Sporting Chances

by Cedric Bryant, PhD on Oct 25, 2013

Bridging the Gap

Even a trainer for NBA stars sees the effects of the obesity epidemic.

Ed Downs is a fifth-degree black belt, a U.S. Martial Arts Hall of Fame inductee, an ACE-certified Personal Trainer and a more-than-20-year fitness industry veteran. He has spent much of his career working with professional athletes from a variety of sports, many of whom have trained at his TERF Athletic Facility in Miami. The creator of PROTERF training, Downs has successfully developed and patented the Downs Disc, which he uses in client training programs. His experience includes positions as a flexibility specialist and personal trainer for NBA champion Miami Heat, as a core and flexibility specialist for the New Orleans Hornets and as a trainer for U.S. Navy SEALs. Downs has appeared on MTV’s The Life with NBA star Baron Davis and Deco Drive with NBA star Penny Hardaway, and he has been featured several times in ESPN The Magazine, Sports Illustrated and various other national publications.

ACE: You may not see the impact of the obesity epidemic in the lives of your professional-athlete clients, but how do you see it in children you work with, friends, family or people you pass on the street?

Ed Downs: Although there are typically many coaches, trainers and healthcare professionals regularly monitoring athletes’ fitness levels, a select few athletes still struggle with the challenges of maintaining a proper diet program. Imagine how difficult it must be for the average person who’s nonathletic to follow a regimen or set goals. The impact of the obesity epidemic is so widespread that it is even present in facilities such as my own, designed for those who aspire to become top-level athletes.

ACE: Why do you believe it’s important for parents, teachers and even professional athletes to make healthy lifestyles a priority in their own lives?

Ed Downs: I see firsthand how kids look up to athletes and parents every day. If Dwyane Wade walks into the gym with a soda in his hand versus a healthy smoothie, every kid notices. I find it more important for us parents to be mindful of what we put in our bodies because our children may follow in our footsteps. Planning to get healthy and stay healthy is a wise way to manage your life and give yourself the best possible chance to achieve your goals. Working together as a family and as a team to accomplish fitness goals and a healthy lifestyle makes [the effort] more manageable for everyone involved.

ACE: How have you seen your work change the way people live—whether it’s athletes working to maintain a healthy weight in the off-season or children learning to create healthy habits at an early age?
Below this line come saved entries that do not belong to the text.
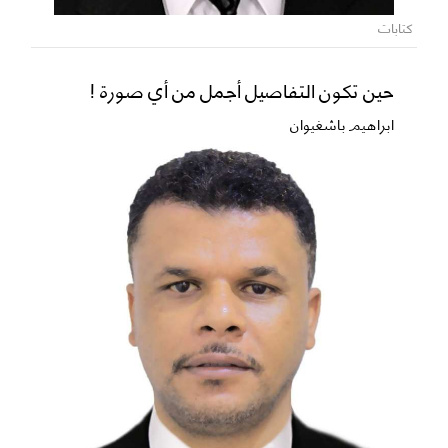
كتابات
حين تكون التفاصيل أجمل من أي صورة !
ابراهيم باشغيوان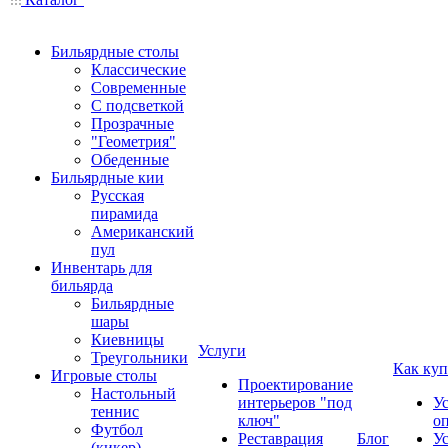
Бильярдные столы
Классические
Современные
С подсветкой
Прозрачные
"Геометрия"
Обеденные
Бильярдные кии
Русская
пирамида
Американский
пул
Инвентарь для
бильярда
Бильярдные
шары
Киевницы
Услуги
Треугольники
Как куп
Игровые столы
Проектирование
Настольный
интерьеров "под
У
теннис
ключ"
о
Футбол
Реставрация
Блог
У
(кикер)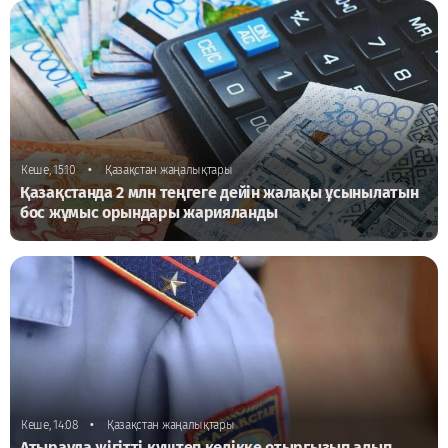
•
Кеше, 15:10
Қазақстан жаңалықтары
Қазақстанда 2 млн теңгеге дейін жалақы ұсынылатын
бос жұмыс орындары жарияланды
•
Кеше, 14:08
Қазақстан жаңалықтары
Атырауда жігітті күштеп көлікке отырғызып алып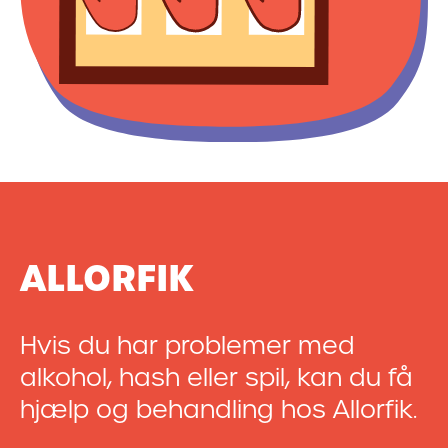
ALLORFIK
Hvis du har problemer med
alkohol, hash eller spil, kan du få
hjælp og behandling hos Allorfik.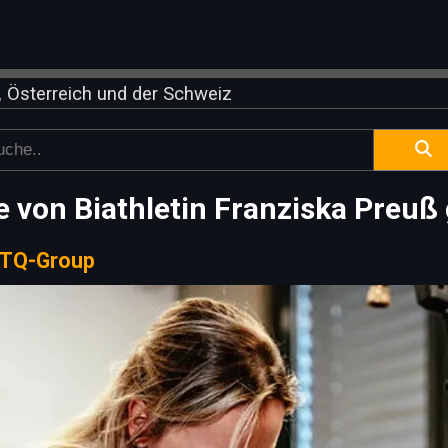
 Österreich und der Schweiz
 von Biathletin Franziska Preuß
TQ-Group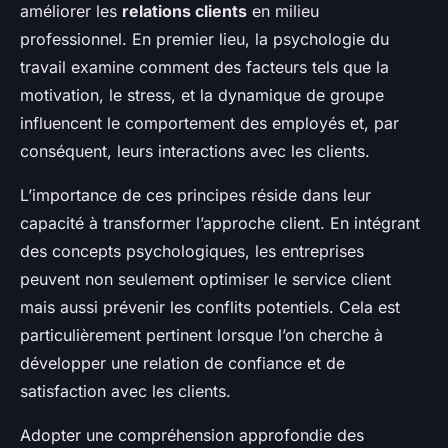
améliorer les
relations clients
en milieu
professionnel. En premier lieu, la psychologie du
travail examine comment des facteurs tels que la
motivation, le stress, et la dynamique de groupe
influencent le comportement des employés et, par
conséquent, leurs interactions avec les clients.
L’importance de ces principes réside dans leur
capacité à transformer l’approche client. En intégrant
des concepts psychologiques, les entreprises
peuvent non seulement optimiser le service client
mais aussi prévenir les conflits potentiels. Cela est
particulièrement pertinent lorsque l’on cherche à
développer une relation de confiance et de
satisfaction avec les clients.
Adopter une compréhension approfondie des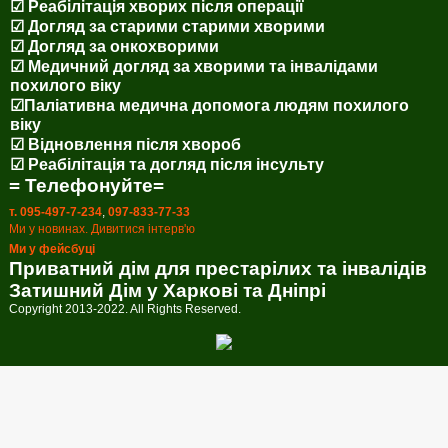
☑ Реабілітація хворих після операції
☑ Догляд за старими старими хворими
☑ Догляд за онкохворими
☑ Медичний догляд за хворими та інвалідами
похилого віку
☑Паліативна медична допомога людям похилого
віку
☑ Відновлення після хвороб
☑ Реабілітація та догляд після інсульту
= Телефонуйте=
т. 095-497-7-234
,
097-833-77-33
Ми у новинах. Дивитися інтерв'ю
Ми у фейсбуці
Приватний дім для престарілих та інвалідів
Затишний Дім у Харкові та Дніпрі
Copyright 2013-2022. All Rights Reserved.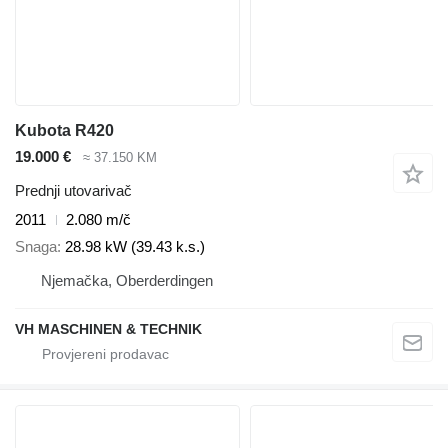
Kubota R420
19.000 €
≈ 37.150 KM
Prednji utovarivač
2011
2.080 m/č
Snaga
28.98 kW (39.43 k.s.)
Njemačka, Oberderdingen
VH MASCHINEN & TECHNIK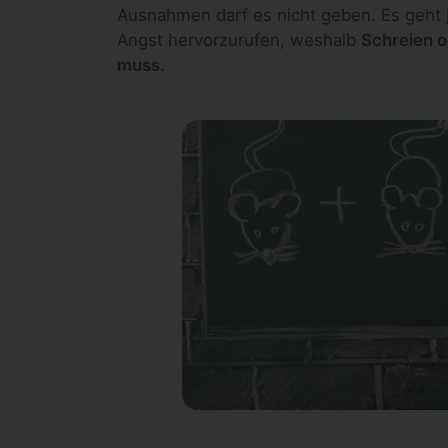
Ausnahmen darf es nicht geben. Es geht 
Angst hervorzurufen, weshalb
Schreien o
muss.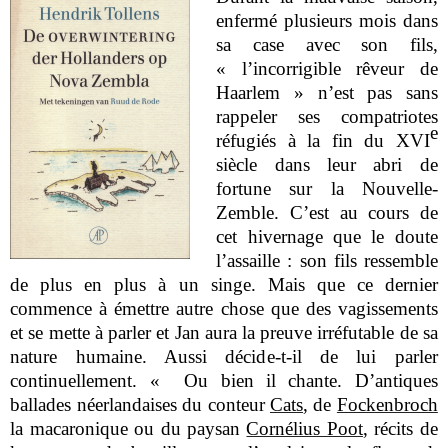
enfermé plusieurs mois dans
sa case avec son fils,
« l’incorrigible rêveur de
Haarlem » n’est pas sans
rappeler ses compatriotes
e
réfugiés à la fin du XVI
siècle dans leur abri de
fortune sur la Nouvelle-
Zemble. C’est au cours de
cet hivernage que le doute
l’assaille : son fils ressemble
de plus en plus à un singe. Mais que ce dernier
commence à émettre autre chose que des vagissements
et se mette à parler et Jan aura la preuve irréfutable de sa
nature humaine. Aussi décide-t-il de lui parler
continuellement. « Ou bien il chante. D’antiques
ballades néerlandaises du conteur
Cats
, de
Fockenbroch
la macaronique ou du paysan
Cornélius Poot
, récits de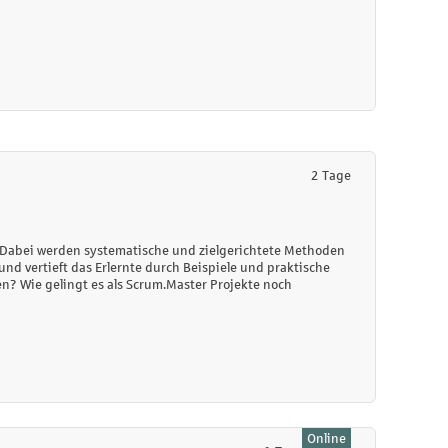
2 Tage
 Dabei werden systematische und zielgerichtete Methoden
d vertieft das Erlernte durch Beispiele und praktische
n? Wie gelingt es als Scrum.Master Projekte noch
Online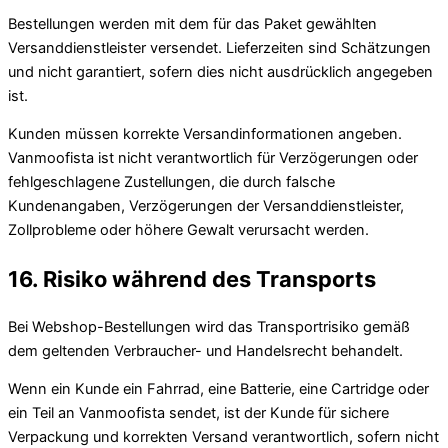
Bestellungen werden mit dem für das Paket gewählten
Versanddienstleister versendet. Lieferzeiten sind Schätzungen
und nicht garantiert, sofern dies nicht ausdrücklich angegeben
ist.
Kunden müssen korrekte Versandinformationen angeben.
Vanmoofista ist nicht verantwortlich für Verzögerungen oder
fehlgeschlagene Zustellungen, die durch falsche
Kundenangaben, Verzögerungen der Versanddienstleister,
Zollprobleme oder höhere Gewalt verursacht werden.
16. Risiko während des Transports
Bei Webshop-Bestellungen wird das Transportrisiko gemäß
dem geltenden Verbraucher- und Handelsrecht behandelt.
Wenn ein Kunde ein Fahrrad, eine Batterie, eine Cartridge oder
ein Teil an Vanmoofista sendet, ist der Kunde für sichere
Verpackung und korrekten Versand verantwortlich, sofern nicht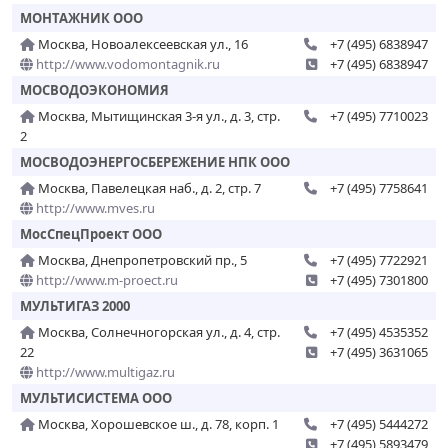
МОНТАЖНИК ООО
Москва, Новоалексеевская ул., 16
+7 (495) 6838947
http://www.vodomontagnik.ru
+7 (495) 6838947
МОСВОДОЭКОНОМИЯ
Москва, Мытищинская 3-я ул., д. 3, стр.
+7 (495) 7710023
2
МОСВОДОЭНЕРГОСБЕРЕЖЕНИЕ НПК ООО
Москва, Павелецкая наб., д. 2, стр. 7
+7 (495) 7758641
http://www.mves.ru
МосСпецПроект ООО
Москва, Днепропетровский пр., 5
+7 (495) 7722921
http://www.m-proect.ru
+7 (495) 7301800
МУЛЬТИГАЗ 2000
Москва, Солнечногорская ул., д. 4, стр.
+7 (495) 4535352
22
+7 (495) 3631065
http://www.multigaz.ru
МУЛЬТИСИСТЕМА ООО
Москва, Хорошевское ш., д. 78, корп. 1
+7 (495) 5444272
+7 (495) 5893479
Ed Downs: The changes I’ve seen in people I’ve worked with are more mental than they are physical. People feel good about themselves because of the hard work and dedication it takes to achieve the fitness and athletic goals we set for them. The smiles that come across their faces once they see those first 5–10 pounds come off or when they shave a second off their time in a speed drill—that’s what I live for. Once they’ve reached these short-term goals, they realize that long-term goals are much more important. Then they make changes in their everyday lifestyles, as opposed to just working to lose weight. Ultimately, their confidence and self-esteem reach new heights, which is far more rewarding at both the mental and the physical levels.

ACE: What misconceptions—if any—do you believe fitness professionals have about people who may be struggling to control their weight or adopt healthy habits? Why is it important for fitness professionals to overcome those misconceptions before they can truly help people?

Ed Downs: In the world of athletes I live and work in, many fitness professionals have a tough time coming to the realization that not everyone has the mentality of an athlete. As a matter of fact, most people do not. I have shared with many fitness professionals that there are several different types of behavior models that explain the specific approaches needed to motivate an individual who wishes to pursue and maintain a healthy lifestyle. Even once people engage in a structured regimen, there are stages of change they may face to reach their fitness goals. It takes mental and physical adaptations to achieve long-term goals and lifestyle changes.

ACE: What advice would you give to people who may not know where to start when it comes to living a healthy lifestyle?

Ed Downs: The advice I would give to a person trying to get started with a fitness program is to take it one day at a time. Set short-term fitness goals that are reasonable and attainable. I’ve had parents come into my gym and ask if I think their 12-year-old son can reach the same fitness and vertical-jump measurements as LeBron James or be as quick as Dwyane Wade by the time he is in high school. First, I stand there to see if they start laughing or if they’re completely serious. I’m not one to doubt anyone’s ability, but I do think it’s important to understand the probabilities and work ethic involved in reaching goals like these. I promote not just reaching athletic goals but more importantly embracing a healthy lifestyle. A healthy lifestyle boosts your energy, improves your mental outlook and enhances your quality of life. Regardless of your current health, you can begin making positive lifestyle changes today. Gradual transitions are the best way to make healthy choices part of your daily routine. Over time, these small changes will add up to big results, like a long, healthy life and possibly a 40-inch vertical leap like LeBron James.